Andrea Zeus, Referentin beim Zentralverband Deutsches Kfz-Gewerbe und neue Vorstandsvorsitzende WorldSkills Germany e.V.

Demographischer Wandel, Fachkräftemangel – Schlüsselwörter, die heutzutage bereits in vielen Unternehmen Thema sind. Doch wie findet man Nachwuchskräfte, fördert sie, und wie gelingt es, sie auch an das Unternehmen zu binden?

Andrea Zeus, Referentin beim Zentralverband Deutsches Kfz-Gewerbe und neue Vorstandsvorsitzende WorldSkills Germany e.V. über die Rolle von Berufsmeisterschaften bei der Nachwuchsgewinnung.

Handwerk setzt auf Tradition: Seit 60 Jahren messen sich hier junge Fachkräfte bei Wettbewerben. Welchen Platz nehmen berufliche Wettkämpfe in der Nachwuchsarbeit ein?
Die Wettbewerbe auf regionaler, nationaler und internationaler Ebene sind dabei ein Aspekt der möglichen Maßnahmen. Sie sind ein Instrument, um talentierte Auszubildende zu fördern.
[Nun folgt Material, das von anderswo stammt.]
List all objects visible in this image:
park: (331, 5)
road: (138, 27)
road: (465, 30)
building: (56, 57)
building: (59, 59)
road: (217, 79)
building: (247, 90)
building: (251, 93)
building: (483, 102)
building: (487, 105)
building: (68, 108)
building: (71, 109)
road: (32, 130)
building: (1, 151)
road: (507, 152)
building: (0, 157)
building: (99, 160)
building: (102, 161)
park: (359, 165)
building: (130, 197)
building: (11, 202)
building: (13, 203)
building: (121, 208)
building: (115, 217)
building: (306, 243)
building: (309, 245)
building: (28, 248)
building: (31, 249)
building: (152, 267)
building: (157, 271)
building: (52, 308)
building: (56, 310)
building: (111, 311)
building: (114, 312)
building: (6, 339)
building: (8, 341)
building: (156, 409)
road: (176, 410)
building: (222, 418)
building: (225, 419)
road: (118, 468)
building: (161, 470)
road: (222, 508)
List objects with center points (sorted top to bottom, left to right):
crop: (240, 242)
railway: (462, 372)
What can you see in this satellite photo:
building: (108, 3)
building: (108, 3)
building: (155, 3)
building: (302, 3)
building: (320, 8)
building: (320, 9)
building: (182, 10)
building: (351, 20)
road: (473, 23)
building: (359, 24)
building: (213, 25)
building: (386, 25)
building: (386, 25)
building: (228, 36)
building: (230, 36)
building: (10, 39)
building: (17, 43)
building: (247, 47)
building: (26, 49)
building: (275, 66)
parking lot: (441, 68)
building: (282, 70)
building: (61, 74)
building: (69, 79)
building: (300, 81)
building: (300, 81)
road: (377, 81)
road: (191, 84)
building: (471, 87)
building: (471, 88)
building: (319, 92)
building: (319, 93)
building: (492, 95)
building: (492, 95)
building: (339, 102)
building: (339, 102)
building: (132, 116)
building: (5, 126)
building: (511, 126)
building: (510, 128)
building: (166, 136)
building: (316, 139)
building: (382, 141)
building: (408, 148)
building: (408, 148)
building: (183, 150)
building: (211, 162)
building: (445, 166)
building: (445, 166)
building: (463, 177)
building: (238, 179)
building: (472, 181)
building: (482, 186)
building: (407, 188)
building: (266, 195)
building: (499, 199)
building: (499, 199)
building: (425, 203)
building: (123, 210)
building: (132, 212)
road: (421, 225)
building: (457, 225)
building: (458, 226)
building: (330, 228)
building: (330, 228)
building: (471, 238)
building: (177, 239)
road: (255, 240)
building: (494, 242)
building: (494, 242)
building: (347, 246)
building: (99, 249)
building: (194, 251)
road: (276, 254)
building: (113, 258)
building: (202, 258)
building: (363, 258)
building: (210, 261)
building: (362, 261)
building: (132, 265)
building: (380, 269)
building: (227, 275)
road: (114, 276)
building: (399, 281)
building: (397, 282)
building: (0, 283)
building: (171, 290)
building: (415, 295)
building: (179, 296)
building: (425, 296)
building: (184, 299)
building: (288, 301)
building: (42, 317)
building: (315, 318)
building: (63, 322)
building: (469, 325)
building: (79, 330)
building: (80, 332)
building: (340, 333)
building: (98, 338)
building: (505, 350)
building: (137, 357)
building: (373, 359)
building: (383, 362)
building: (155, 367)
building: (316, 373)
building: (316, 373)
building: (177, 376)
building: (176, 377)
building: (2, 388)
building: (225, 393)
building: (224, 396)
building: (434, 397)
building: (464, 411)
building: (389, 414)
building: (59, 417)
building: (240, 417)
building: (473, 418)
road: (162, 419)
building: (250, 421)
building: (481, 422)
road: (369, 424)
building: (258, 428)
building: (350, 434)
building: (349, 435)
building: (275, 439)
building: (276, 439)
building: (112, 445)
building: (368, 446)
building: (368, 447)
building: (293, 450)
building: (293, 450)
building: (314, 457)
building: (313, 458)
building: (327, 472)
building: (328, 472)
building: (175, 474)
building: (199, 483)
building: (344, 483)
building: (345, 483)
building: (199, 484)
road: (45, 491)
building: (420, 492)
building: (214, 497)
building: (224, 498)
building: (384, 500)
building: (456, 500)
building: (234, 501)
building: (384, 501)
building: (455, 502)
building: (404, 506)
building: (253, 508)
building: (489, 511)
Zudem werden in einer breiten Öffentlichkeit die Leistungsfähigkeit der dualen Ausbildung und der Kandidaten gezeigt. An keiner anderen Stelle können Zuschauer so hautnah erleben, was einen Beruf ausmacht und wie vielfältig er ist.

Stichwort Talentmanagement: Neben der fachlichen Weiterbildung soll auch die persönliche und soziale Kompetenz der Beteiligten gefördert werden. Wie wirkt sich eine Teilnahme an WSG-Leistungswettbewerben auf die Entwicklung aus?
Eine wissenschaftliche Studie, bei der Teilnehmer der WorldSkills und EuroSkills interviewt wurden, zeigte: 90 Prozent der Befragten schätzte ein, dass sie sich fachlich weiterentwickelt haben. Alle stellten eine persönliche Entwicklung fest. Wer sich in die Wettkampf-Atmosphäre begibt, bringt bereits Potenzial mit, das sich weiter entwickelt – ein ausgeprägter Willen zu Leistung und Erfolg sowie die Fähigkeit, diszipliniert unter zeitlichem und mentalem Druck zu arbeiten. Ganz wichtig bei Allem ist aber, dass man mit Spaß bei der Sache ist. Nicht zu Letzt zählen die Erfahrungen, die man im Team aus Teilnehmern und Experten gesammelt hat.

Welchen Wert haben die gesammelten Erfahrungen für den Berufsalltag?
Was haben Unternehmer von beruflichen Talenten?

Die Teilnehmer haben gelernt, Arbeitsmethodik und Arbeitsaufläufe zu optimieren, ihren Arbeitsplatz besser zu gestalten und unter höchstem Druck effizient zu arbeiten. Von diesem Wissen profitieren die Kollegen und Auszubildenden in seinem Umfeld. Das ist unbestritten ein Plus für den Arbeitsalltag und steigert die Wertschätzung des Arbeitgebers. Der Betrieb kann sich als guter Ausbildungsbetrieb auch im Wettbewerb um geeigneten Nachwuchs besser aufstellen. Wettbewerbe können unter dem Strich auch ein Katalysator für die eigene Karriere sein.

Gibt es dafür Beispiele im Kfz-Gewerbe?
Alle Kandidaten, die für das Kfz-Gewerbe gestartet sind, sind interessante und außergewöhnliche Berufswege gegangen. Rudolf Angerer gewann 1983 den Weltmeister-Titel im Kfz-Handwerk. Seit über 30 Jahren führt er als Inhaber ein Autohaus. Zudem engagiert er sich ehrenamtlich als Vorstandsvorsitzender der Kfz-Innung Oberpfalz. Björn Bigga wurde 1999 bei den WorldSkills in Toronto für seine Leistung mit einer Excellence Medaille geehrt. Heute ist er Geschäftsführer eines Autohauses mit mehreren Niederlassungen. Der Goldmedaillen-Gewinner von 1995, Jan Feustel, arbeitet jetzt in Wien als Entwicklungsleiter bei Mercedes AMG. Viele von unseren Kandidaten fühlen sich auch noch heute eng mit der WorldSkills-Familie verbunden. Wie Rudolf Angerer: Seit 1989 ist er als Experte für die WorldSkills aktiv. Stephan Paschke übernimmt seit 2010 als Experte bei den EuroSkills unseren Skill. Björn Bigga prüft jährlich beim Praktischen Leistungswettbewerb die Bundessieger.